We hang onto arguments and discussions, too. We’re like a pack of pit bulls, we lock down and don’t let go. I think that’s far more of a girl thing actually, my husband is forever playing referee and telling everyone to get over it, let it go, don’t start. Of course, he’s not exactly a shrinking violet when he gets a bee in his bonnet, either.

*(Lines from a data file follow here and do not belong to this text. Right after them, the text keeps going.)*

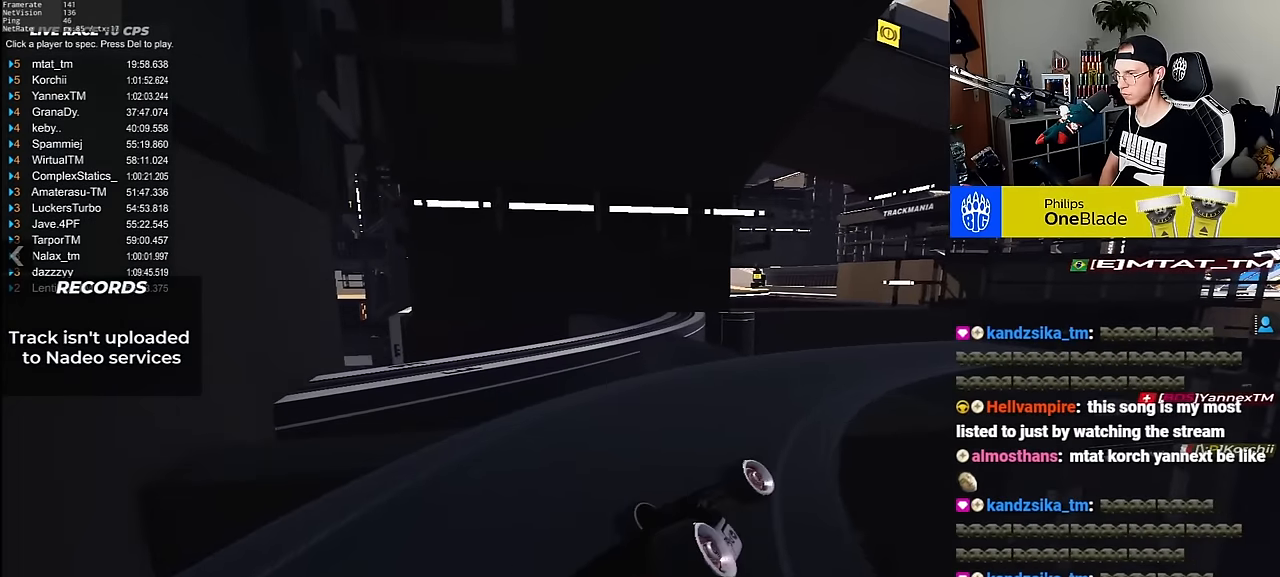
Gameplay with keyboard; each line is a JSON object with the keys held at the frame after it. "events" lists presses ("down") and releases ("up") of "down", "left", "right" and "up" between this image and that frame as [ms after this image, input, new state], when the widget could be followed in between. No other keys are recorded. Mouse input is not recorded.
{"keys": ["up"], "events": [[200, "up", "down"], [267, "up", "up"], [383, "up", "down"]]}
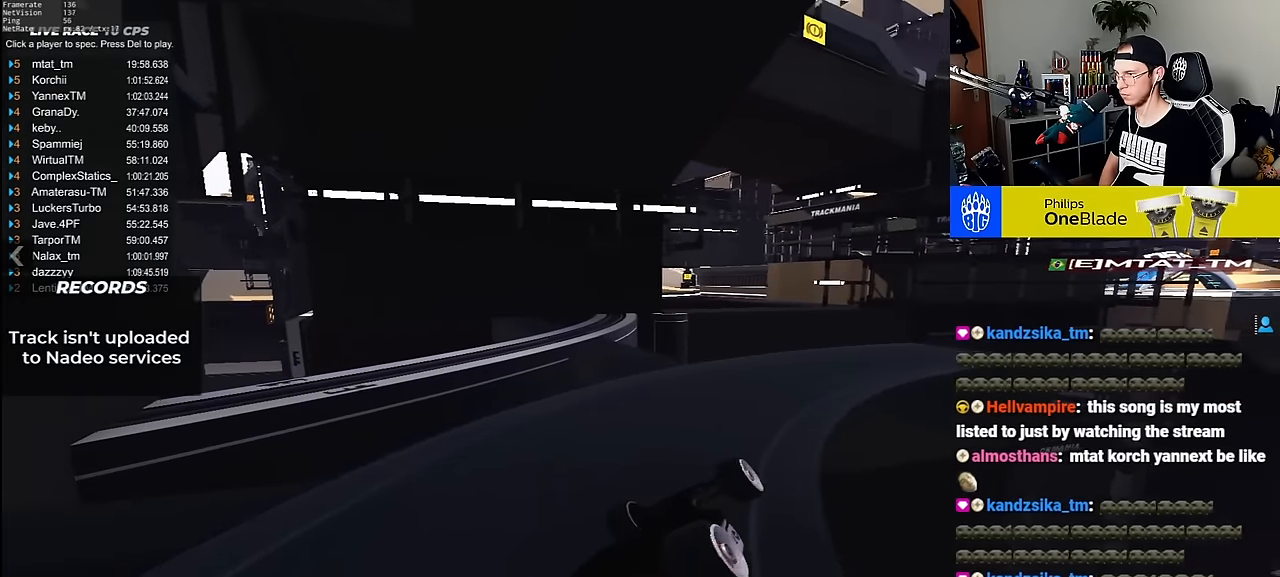
{"keys": [], "events": [[217, "up", "up"], [300, "up", "down"], [350, "up", "up"]]}
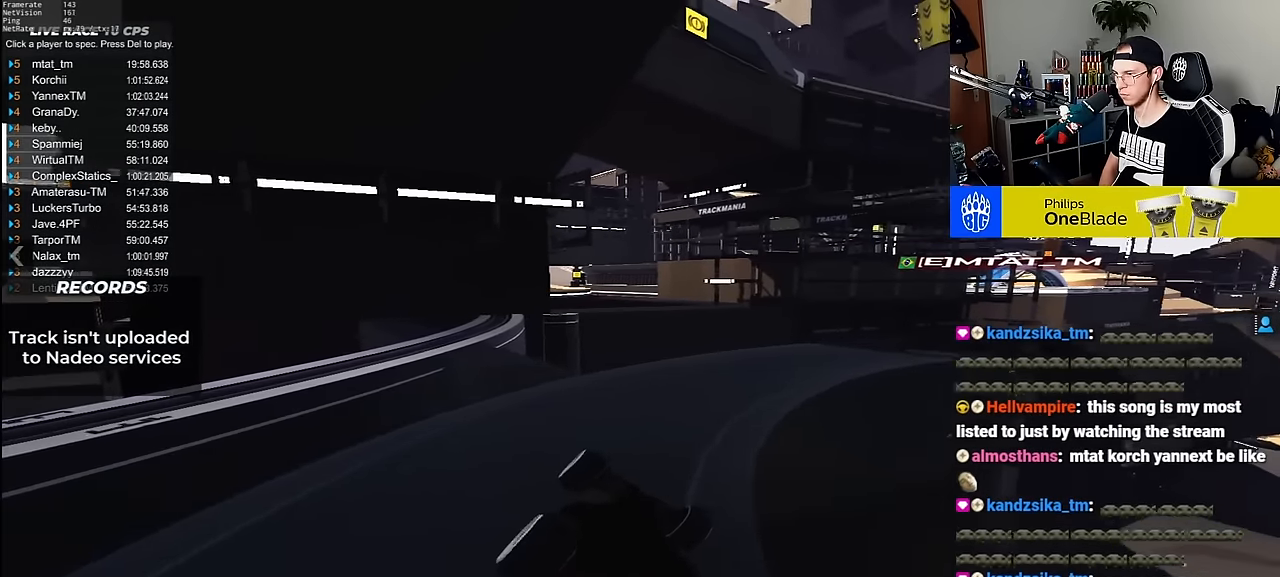
{"keys": ["up"], "events": [[100, "up", "down"]]}
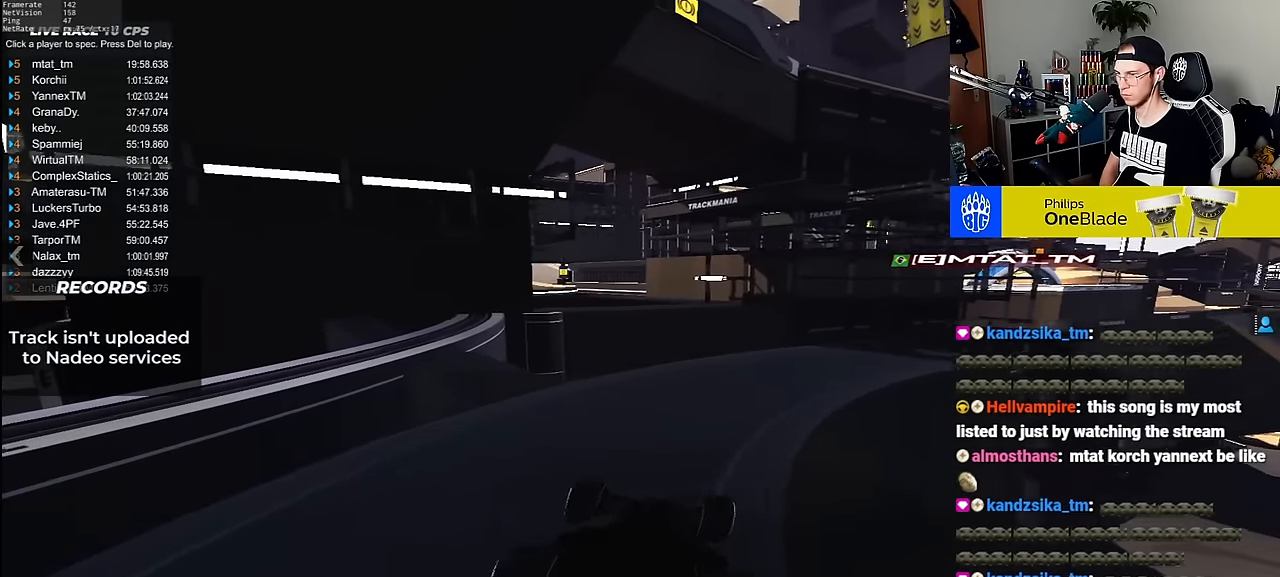
{"keys": ["right", "up"], "events": [[83, "up", "up"], [183, "right", "down"], [300, "up", "down"]]}
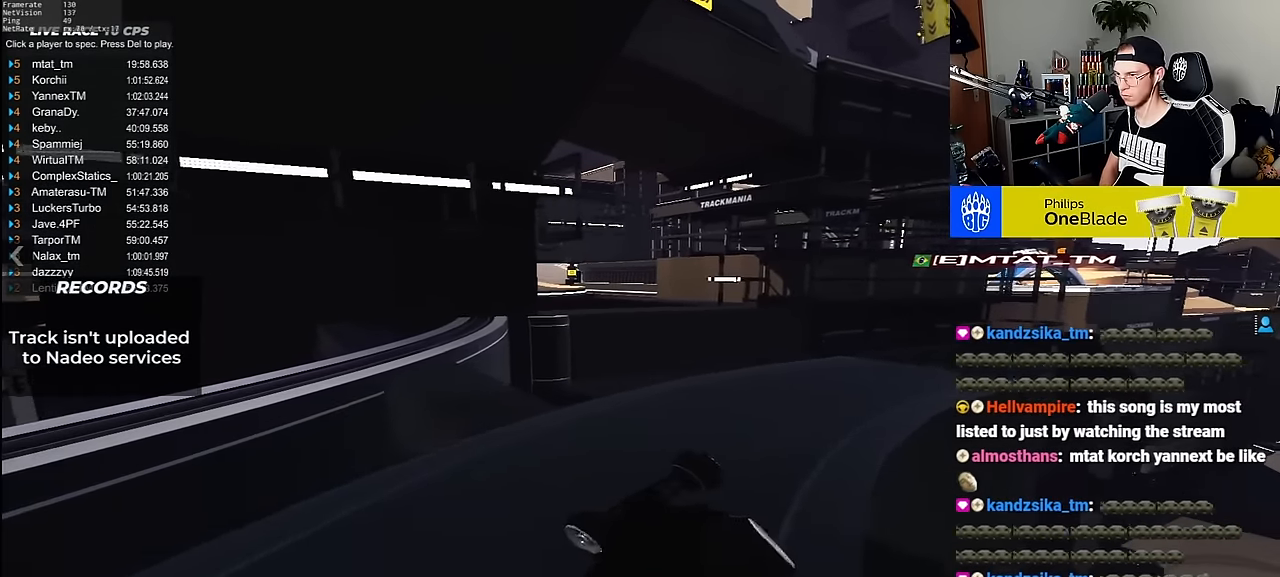
{"keys": ["up"]}
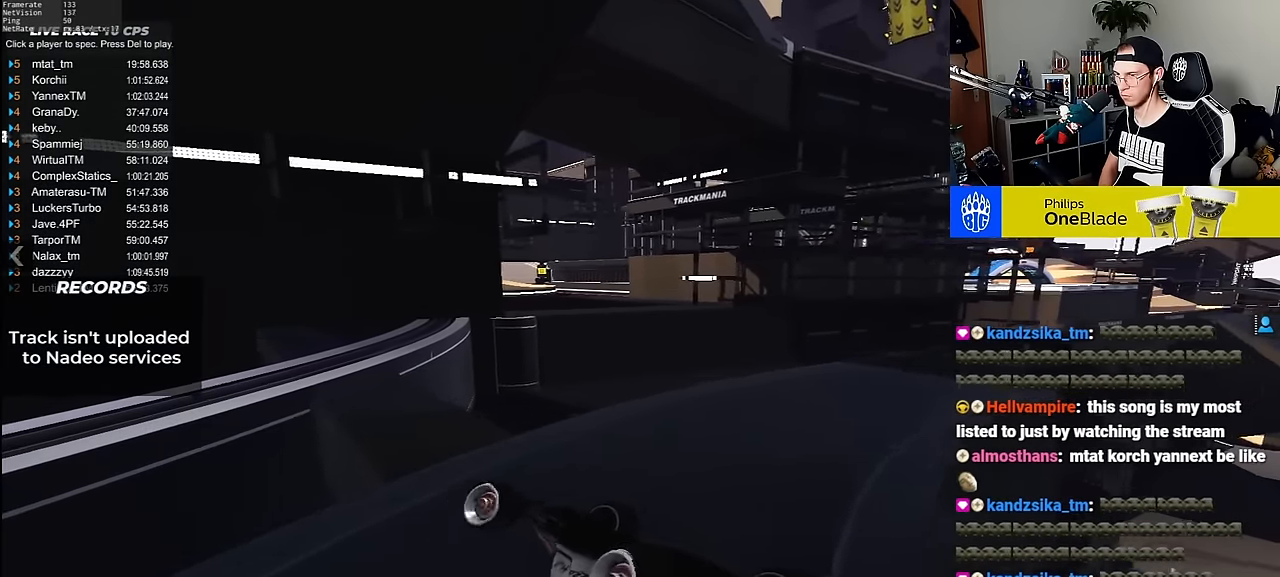
{"keys": ["left", "up"]}
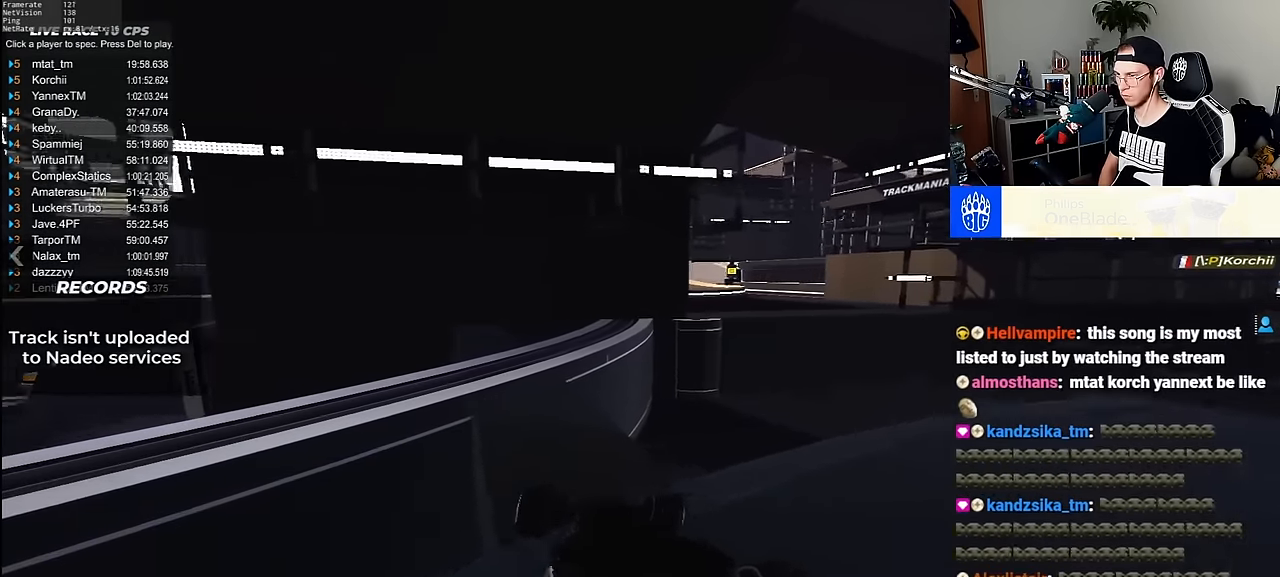
{"keys": ["right", "up"], "events": [[83, "left", "up"], [83, "up", "up"], [467, "up", "down"], [500, "right", "down"]]}
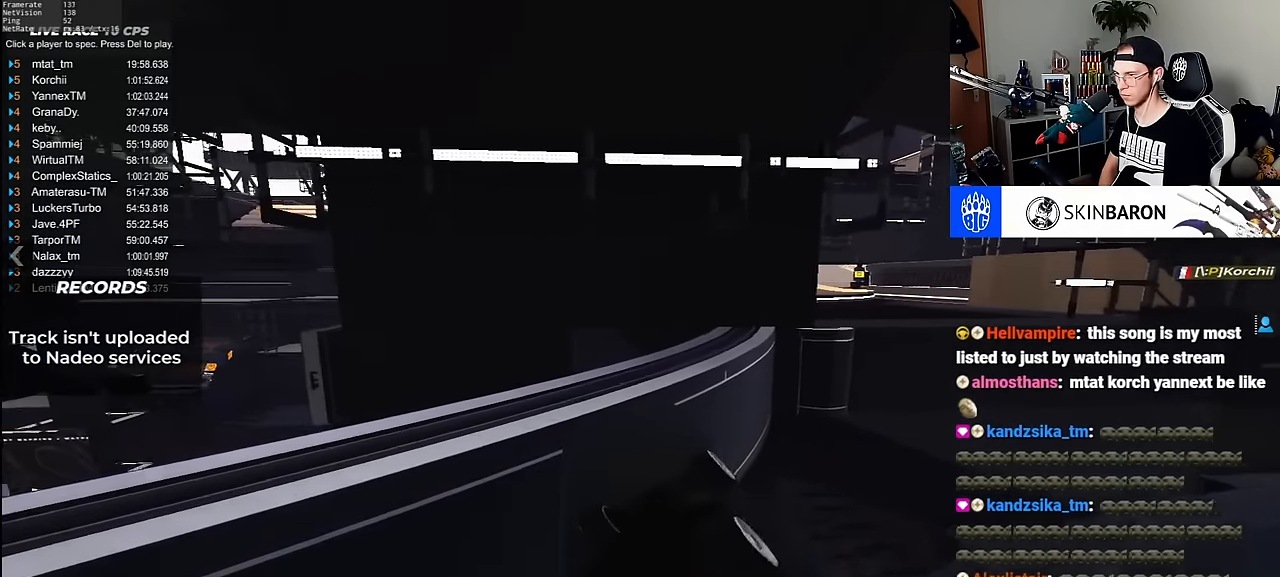
{"keys": ["up"]}
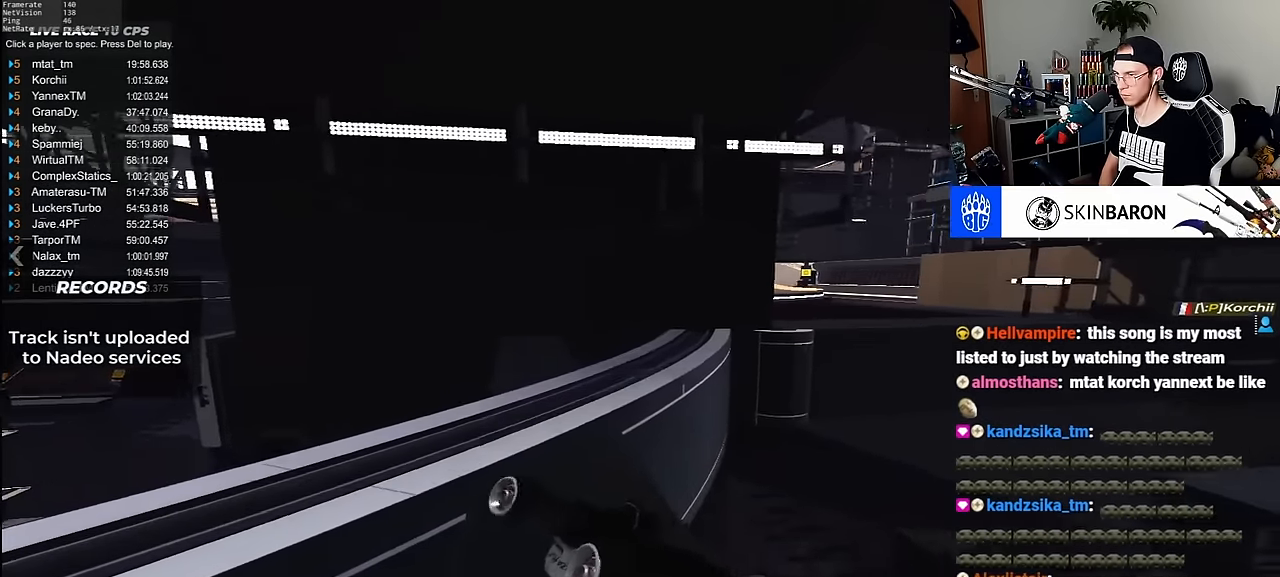
{"keys": ["left", "up"], "events": [[83, "left", "down"], [117, "up", "up"], [417, "up", "down"]]}
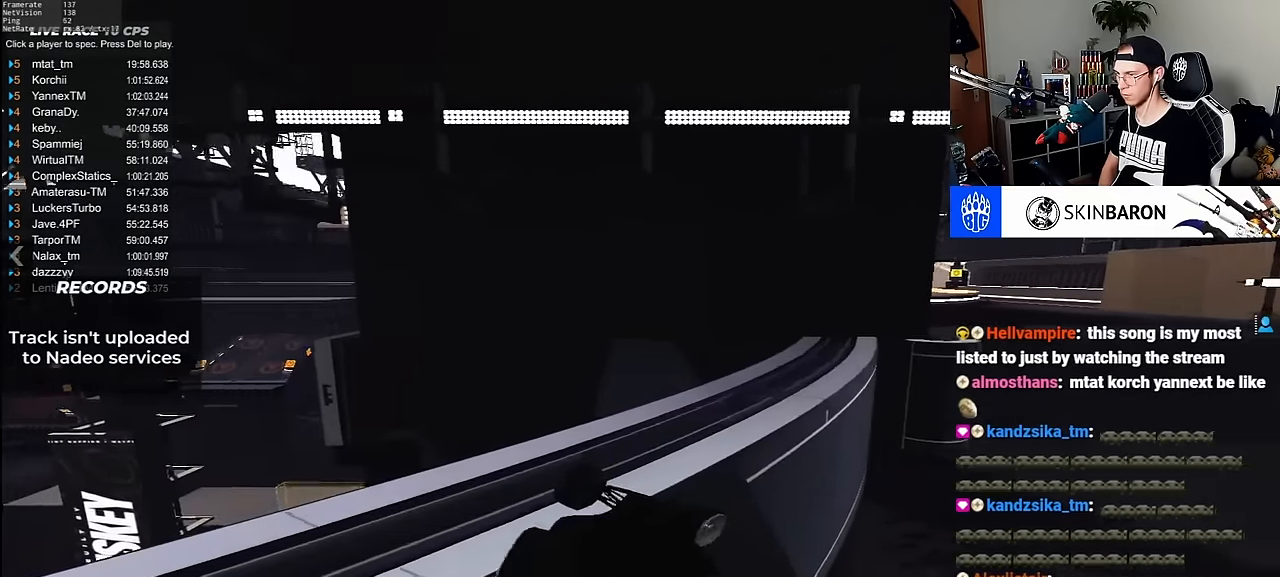
{"keys": ["up"], "events": [[50, "left", "up"], [133, "left", "down"], [233, "up", "up"], [250, "left", "up"], [483, "up", "down"]]}
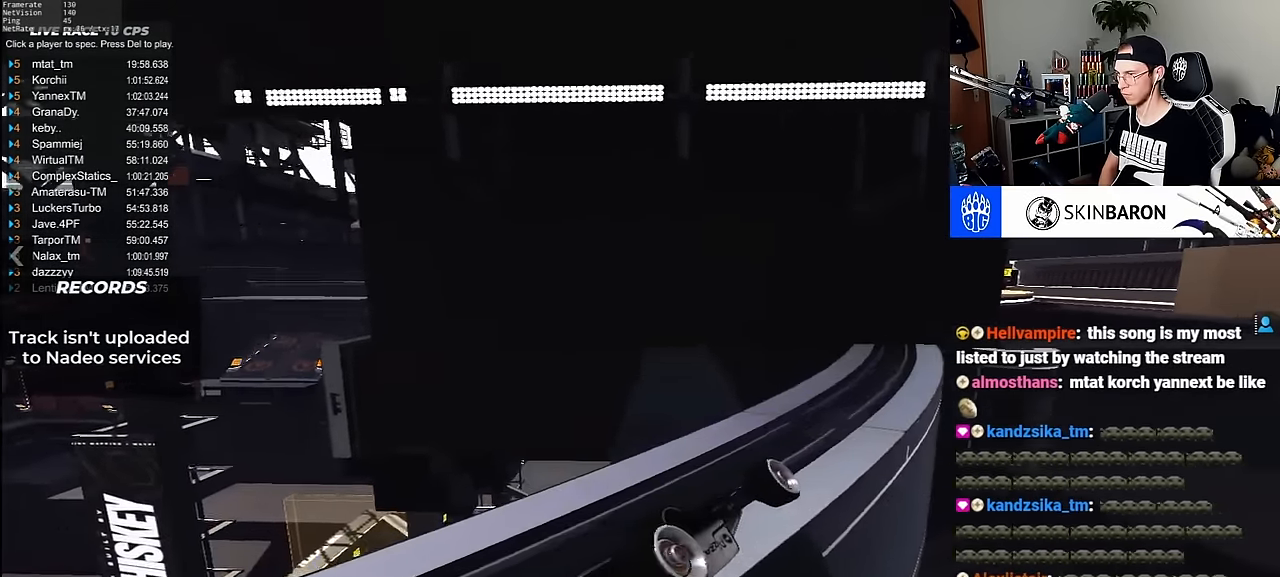
{"keys": []}
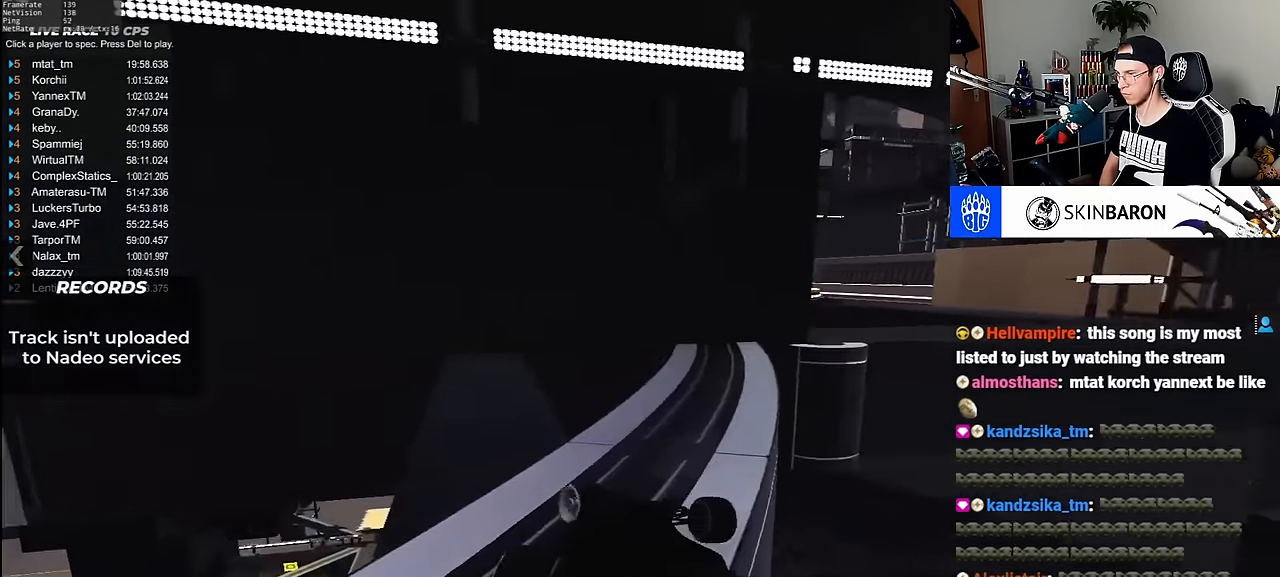
{"keys": ["up"], "events": [[217, "left", "down"], [367, "up", "down"], [383, "left", "up"]]}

Long ago when I was about 7, my step father was just finishing building a boat underneath a giant oak tree. It was the grandfather of all oak trees, a mammoth thing that provided shade during the work. One day, with a giant crack that sounded like a couple of freight trains colliding, this tree just came down with a mighty crash. It did some damage to the boat that was nearly completed, but what was so amazing was how it left all the people untouched. There we all were standing among the branches, huge limbs on each side of us, branches that could have killed us all instantly if they had come just a few inches closer. Five people completely untouched, not even a scratch. I remember those leaves, they tinkled like bells and quivered from the vibration. As soon as the tree fell there was the most incredible warm gust of wind that blew across like somebody exhaling a gentle and peaceful breath.
It’s a bit amusing, one of my favorite memories is the day a giant oak tree fell on my stepdad’s boat, a treasured memory I’m fairly sure he doesn’t share, but I remember the beauty in that moment, the crackle in those leaves, a warm breeze of protection blowing across us, and the keen awareness that there are forces at work in the world that we just don’t understand.